The 25-year-old Stewart has had plans to be a physician since she was in kindergarten.
On a piece of green paper dated June 2, 1996 is her photograph, the names of her siblings and dog, and her note that she is going to be doctor when she grows up.
“My father always told me, I would have to be a doctor so I could take care of him when he got old, but little did he know, I really wanted to care for women and babies,” she says.
“I grew up the eldest girl to three other siblings and when my father passed away when I was 8 years old, I took on the role of being one of their primary caregivers. From a very early age, it was instilled in me to put others before myself.”
When she was a standout scholar-athlete at Bucksport High School, she put her career plan into action by job shadowing an obstetrician at Eastern Maine Medical Center in Bangor.
Her sophomore year at UMaine, Stewart was accepted into the Maine Track Early Assurance Program guaranteeing her a spot at TUSM in fall 2013. She proceeded to make the most out of her third and fourth years as an undergraduate.
She practiced ballet, took multiple trips to Sugarloaf to snowboard and hiked a lot of mountains.

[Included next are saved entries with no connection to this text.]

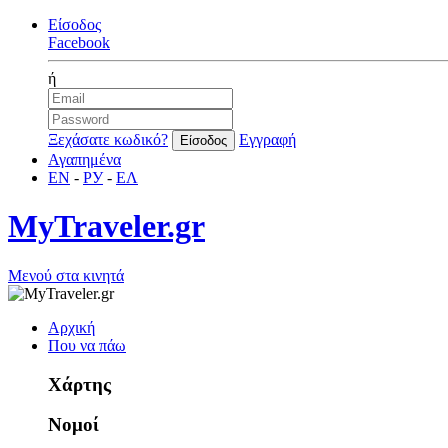
Είσοδος
Facebook
ή
Ξεχάσατε κωδικό?
Εγγραφή
Αγαπημένα
EN
-
РУ
-
ΕΛ
MyTraveler.gr
Μενού στα κινητά
Αρχική
Που να πάω
Χάρτης
Νομοί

And as a member of the UMaine Circle K, a nonprofit organization raising money toward pediatric cancer research. Stewart organized the first St. Baldrick’s head-shaving event on campus. In four years, the event has raised more than $40,000. Stewart is among the 500-plus participants who have shaved their heads in solidarity with children who lose their hair during chemotherapy treatments.
Since that time, she has evolved from being a caring ally to a thoughtful healer. And after a recent long day at St. Francis Hospital and Medical Center, a tired, optimistic Stewart says she’s excited to see what the future holds.
She wants UMaine students considering medical school to know their possibilities are endless, challenging and exciting.
“I truly believe you can do anything you set your mind to,” she says. “I feel like I’ve been adequately prepared for the intense lifestyle I’m about to pursue and I’m most grateful for that.”
Stewart appreciates the wide-ranging and enlightening experiences she’s had in multiple hospital settings throughout New England. And she always looks forward to returning to Maine.
“It’s my home,” she says. “Maine is where I want to be.”